START THE RECORDS

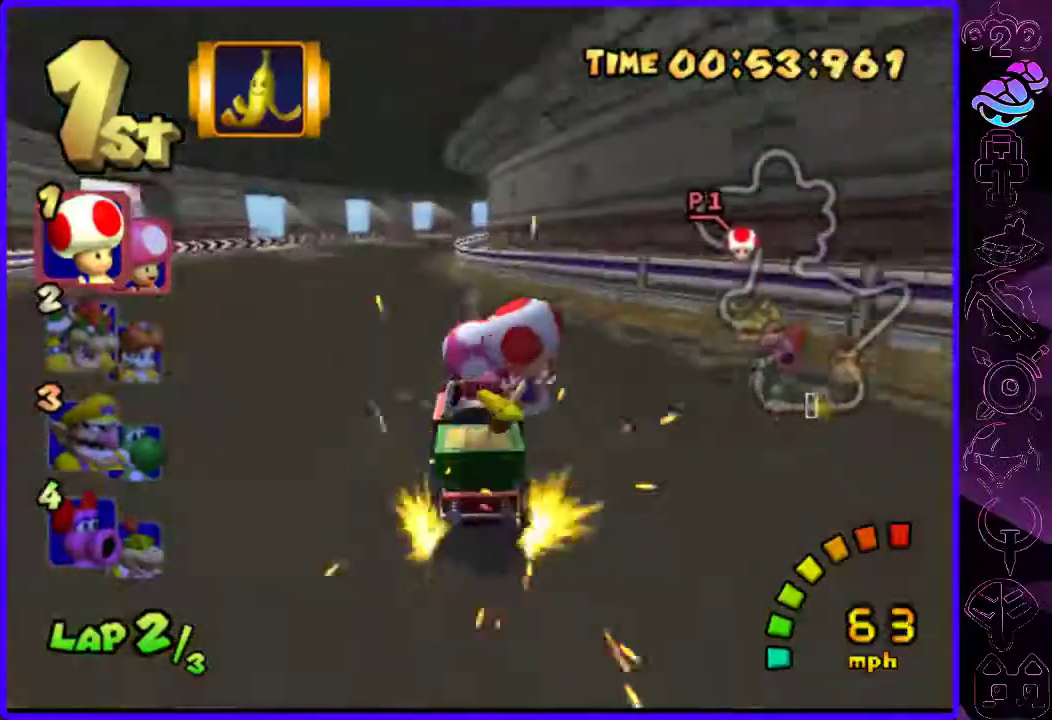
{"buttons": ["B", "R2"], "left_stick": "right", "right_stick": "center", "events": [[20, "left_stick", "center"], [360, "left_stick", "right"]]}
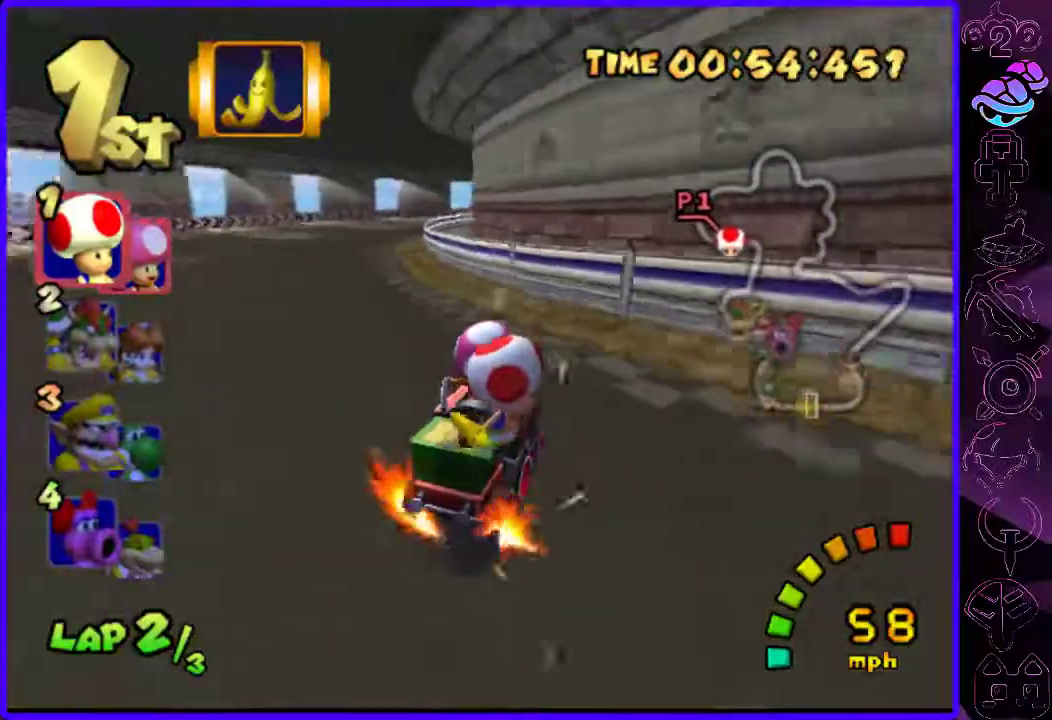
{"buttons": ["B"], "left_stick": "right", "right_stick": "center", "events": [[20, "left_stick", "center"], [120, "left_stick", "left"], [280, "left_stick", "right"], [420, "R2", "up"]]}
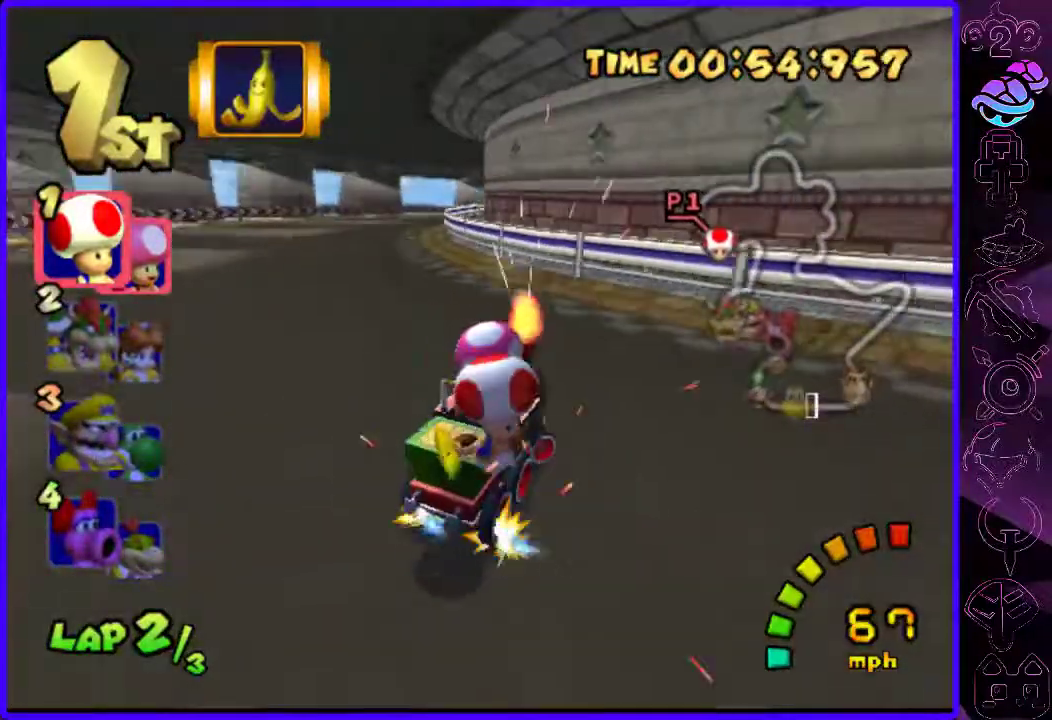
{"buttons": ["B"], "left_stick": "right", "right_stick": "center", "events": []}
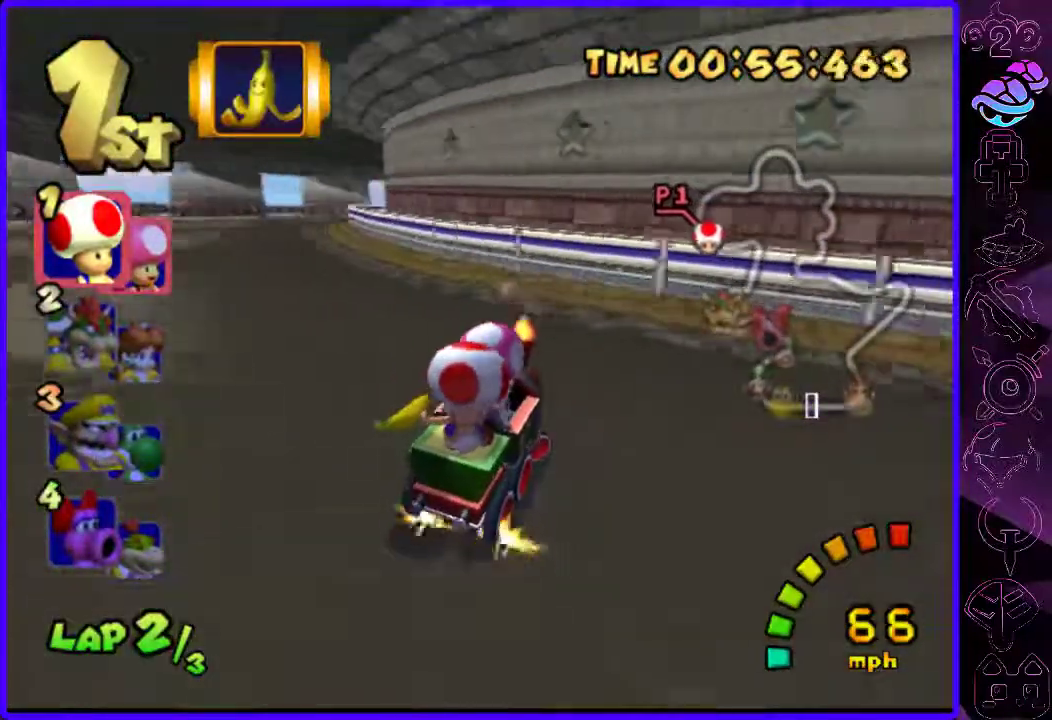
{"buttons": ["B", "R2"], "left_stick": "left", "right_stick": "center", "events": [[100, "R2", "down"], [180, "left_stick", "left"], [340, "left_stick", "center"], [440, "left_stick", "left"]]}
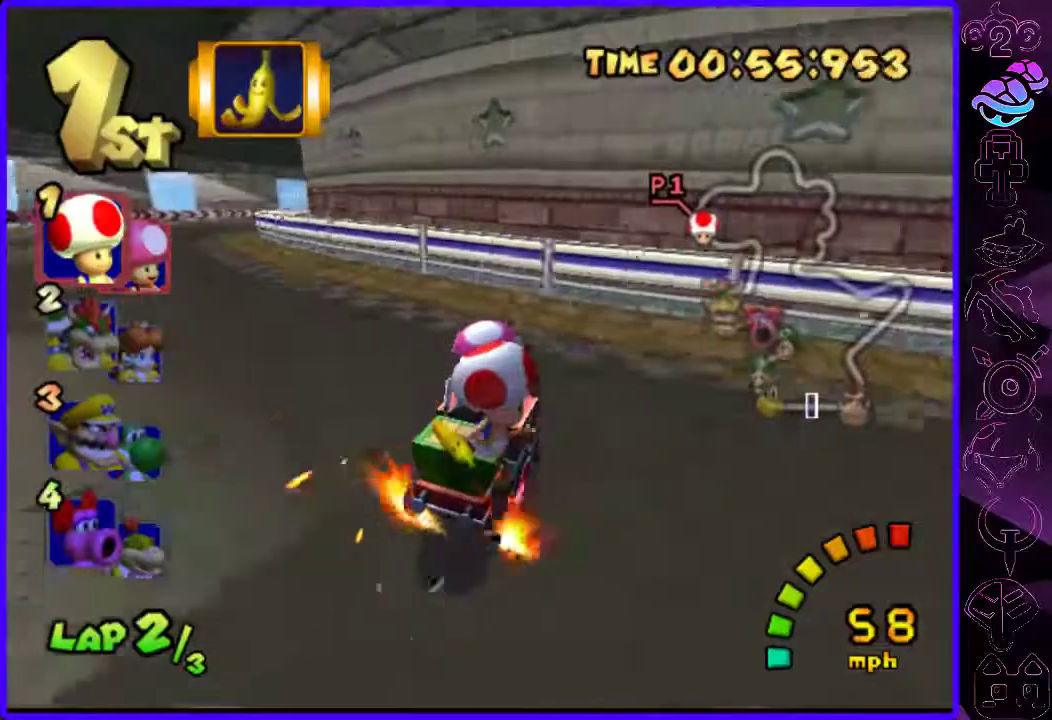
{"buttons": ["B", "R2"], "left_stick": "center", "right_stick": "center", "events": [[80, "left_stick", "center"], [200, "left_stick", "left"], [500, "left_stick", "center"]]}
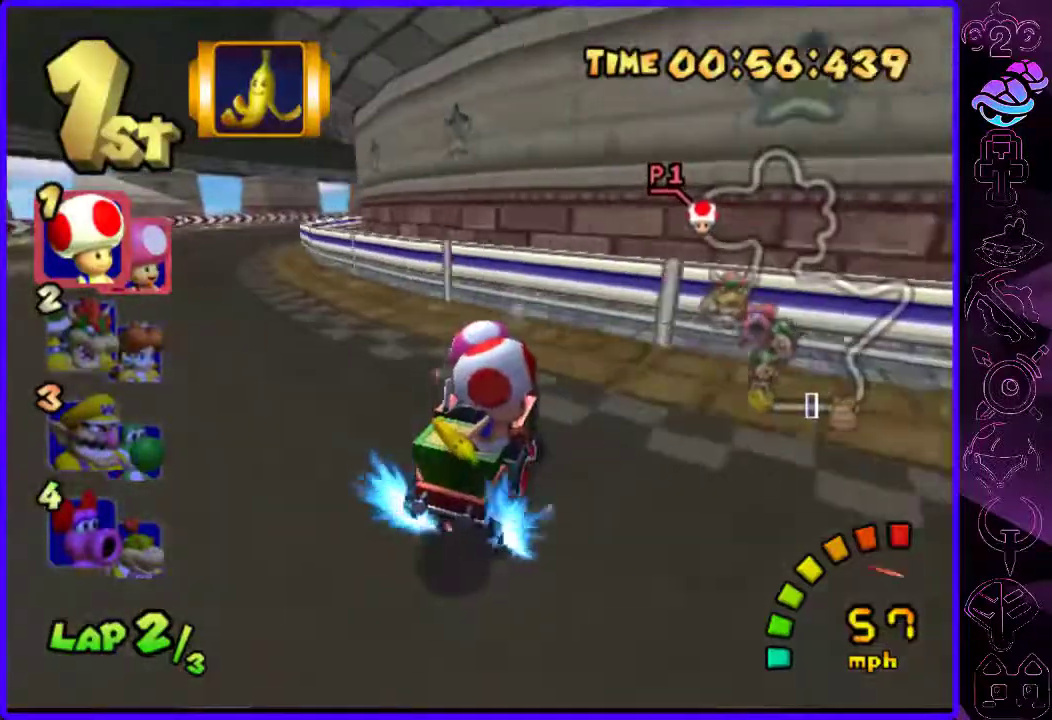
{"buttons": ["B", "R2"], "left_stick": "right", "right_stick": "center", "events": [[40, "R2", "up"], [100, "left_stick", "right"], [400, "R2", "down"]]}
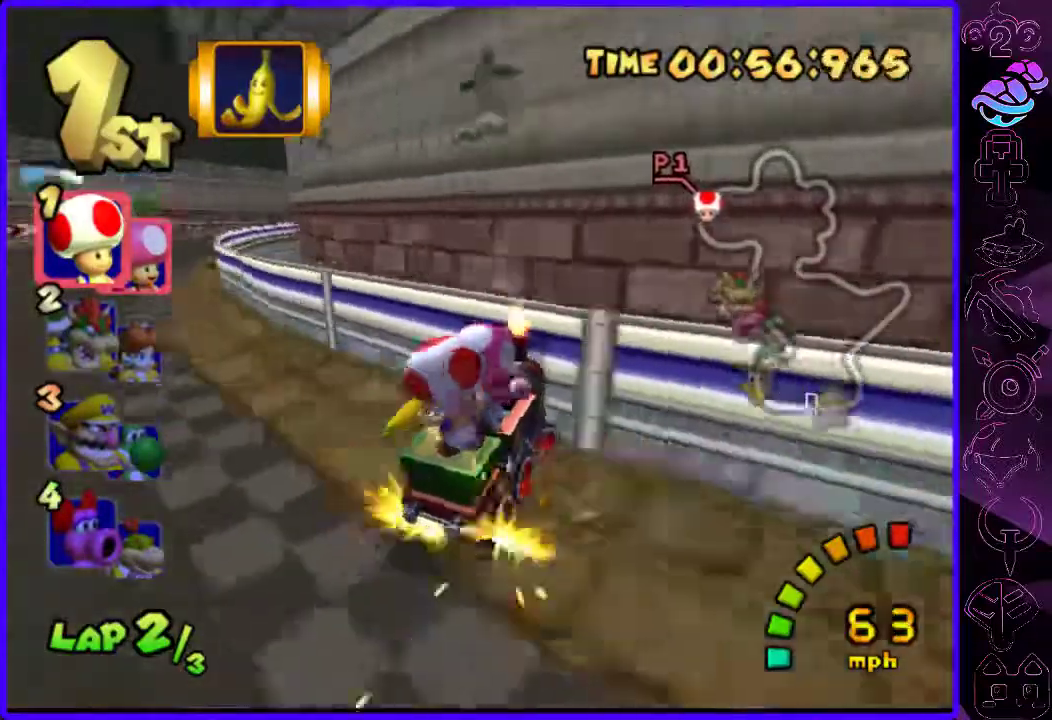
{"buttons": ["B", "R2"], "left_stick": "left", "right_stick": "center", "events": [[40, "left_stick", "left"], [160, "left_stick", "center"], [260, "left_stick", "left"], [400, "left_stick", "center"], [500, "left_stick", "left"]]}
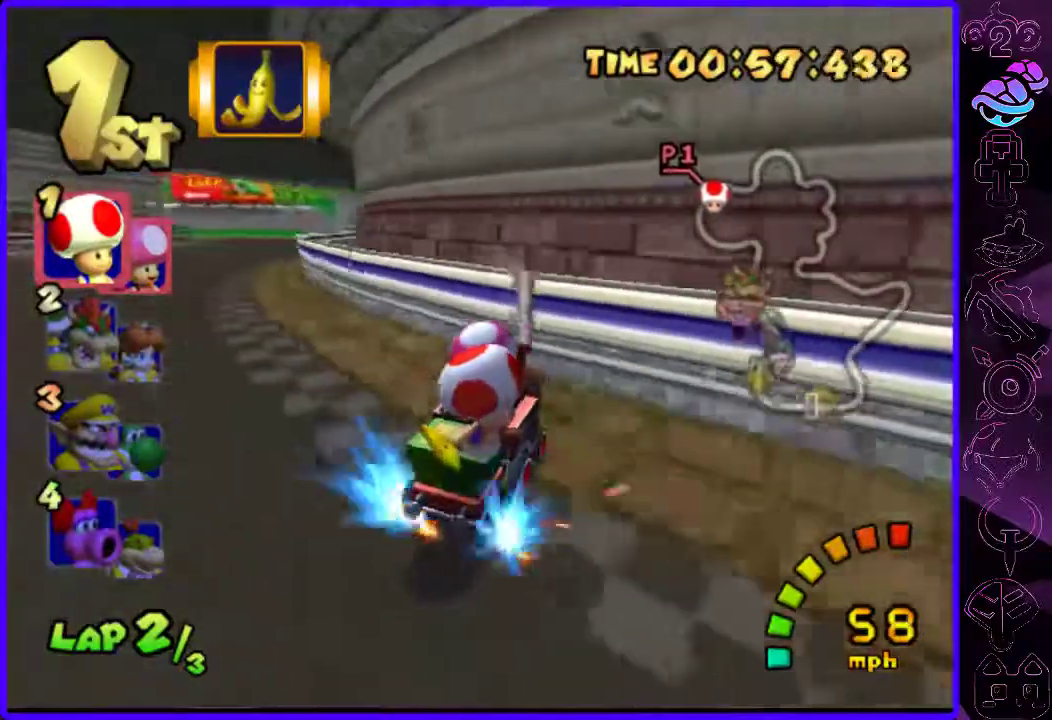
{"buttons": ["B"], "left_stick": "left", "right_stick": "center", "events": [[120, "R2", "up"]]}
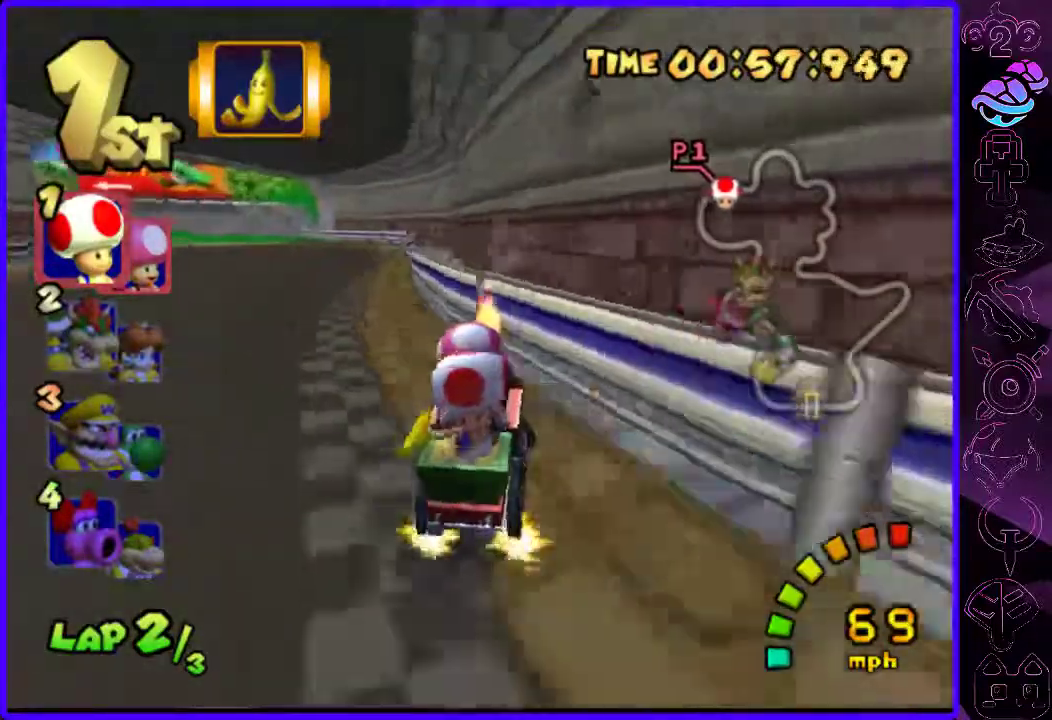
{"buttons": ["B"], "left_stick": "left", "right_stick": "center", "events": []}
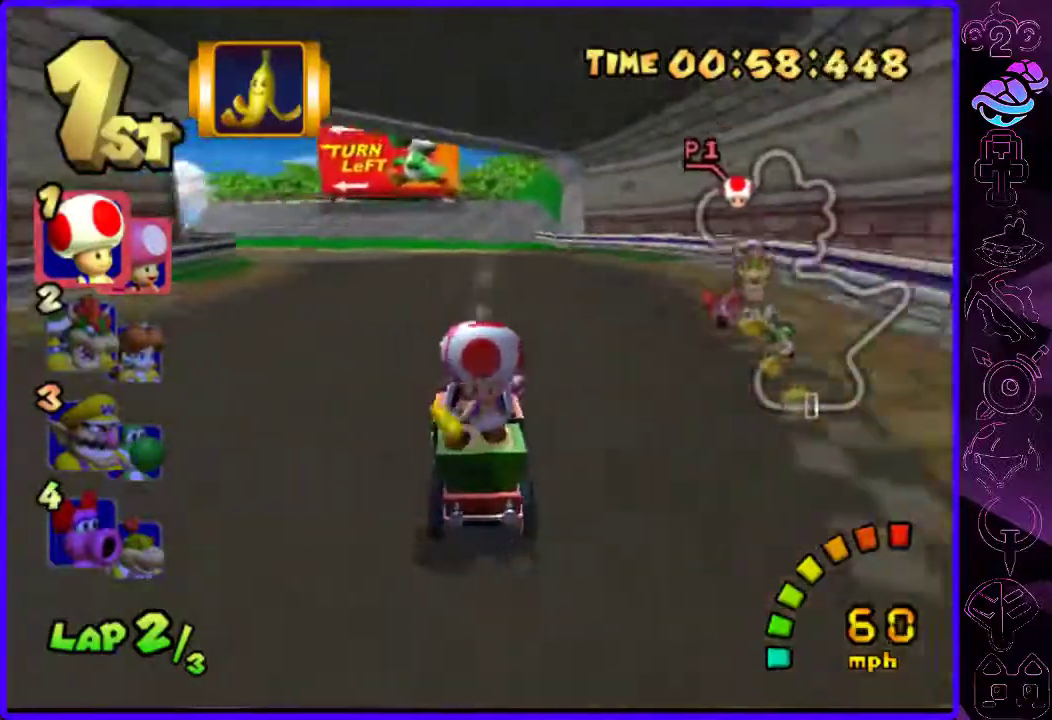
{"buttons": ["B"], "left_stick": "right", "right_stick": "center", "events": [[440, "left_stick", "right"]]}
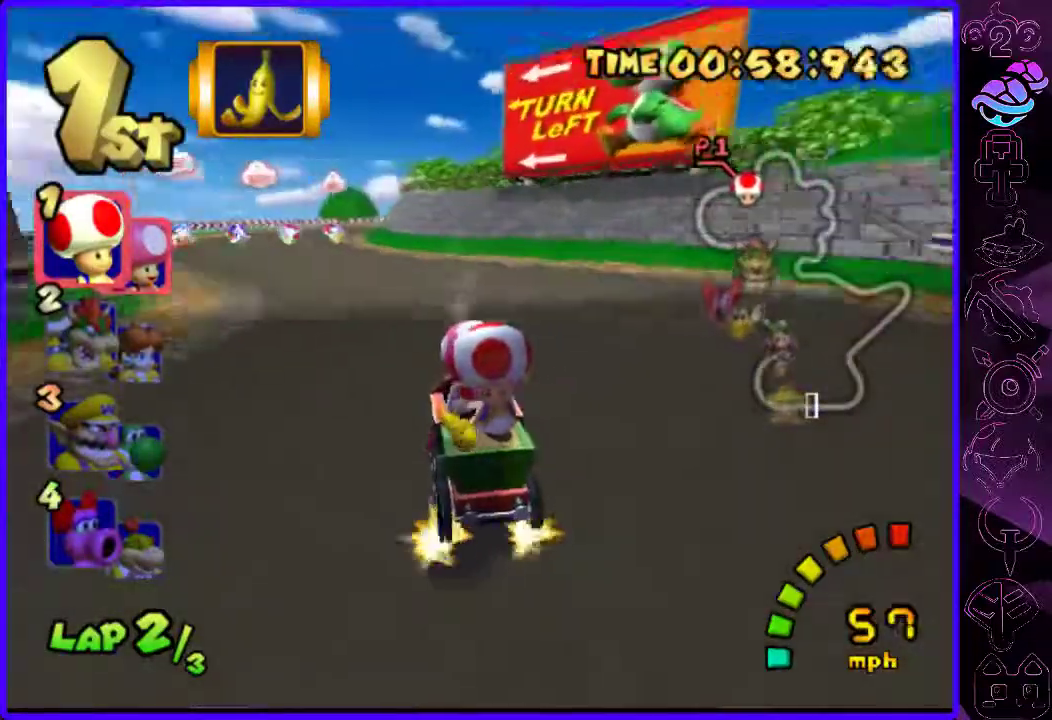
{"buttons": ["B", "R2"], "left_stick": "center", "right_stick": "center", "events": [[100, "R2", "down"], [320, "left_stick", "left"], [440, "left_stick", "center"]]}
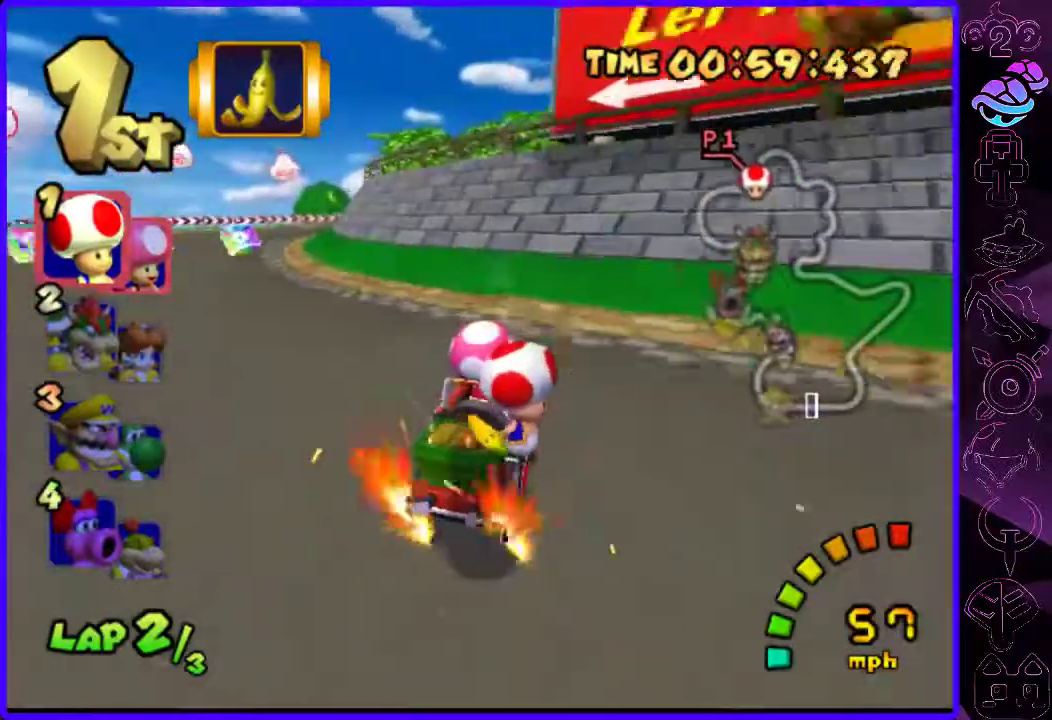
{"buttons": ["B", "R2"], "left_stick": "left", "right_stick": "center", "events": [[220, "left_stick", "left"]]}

END THE RECORDS

Restate each of the entries above word for word and skip every image.

{"buttons": ["B", "R2"], "left_stick": "right", "right_stick": "center", "events": [[20, "left_stick", "center"], [360, "left_stick", "right"]]}
{"buttons": ["B"], "left_stick": "right", "right_stick": "center", "events": [[20, "left_stick", "center"], [120, "left_stick", "left"], [280, "left_stick", "right"], [420, "R2", "up"]]}
{"buttons": ["B"], "left_stick": "right", "right_stick": "center", "events": []}
{"buttons": ["B", "R2"], "left_stick": "left", "right_stick": "center", "events": [[100, "R2", "down"], [180, "left_stick", "left"], [340, "left_stick", "center"], [440, "left_stick", "left"]]}
{"buttons": ["B", "R2"], "left_stick": "center", "right_stick": "center", "events": [[80, "left_stick", "center"], [200, "left_stick", "left"], [500, "left_stick", "center"]]}
{"buttons": ["B", "R2"], "left_stick": "right", "right_stick": "center", "events": [[40, "R2", "up"], [100, "left_stick", "right"], [400, "R2", "down"]]}
{"buttons": ["B", "R2"], "left_stick": "left", "right_stick": "center", "events": [[40, "left_stick", "left"], [160, "left_stick", "center"], [260, "left_stick", "left"], [400, "left_stick", "center"], [500, "left_stick", "left"]]}
{"buttons": ["B"], "left_stick": "left", "right_stick": "center", "events": [[120, "R2", "up"]]}
{"buttons": ["B"], "left_stick": "left", "right_stick": "center", "events": []}
{"buttons": ["B"], "left_stick": "right", "right_stick": "center", "events": [[440, "left_stick", "right"]]}
{"buttons": ["B", "R2"], "left_stick": "center", "right_stick": "center", "events": [[100, "R2", "down"], [320, "left_stick", "left"], [440, "left_stick", "center"]]}
{"buttons": ["B", "R2"], "left_stick": "left", "right_stick": "center", "events": [[220, "left_stick", "left"]]}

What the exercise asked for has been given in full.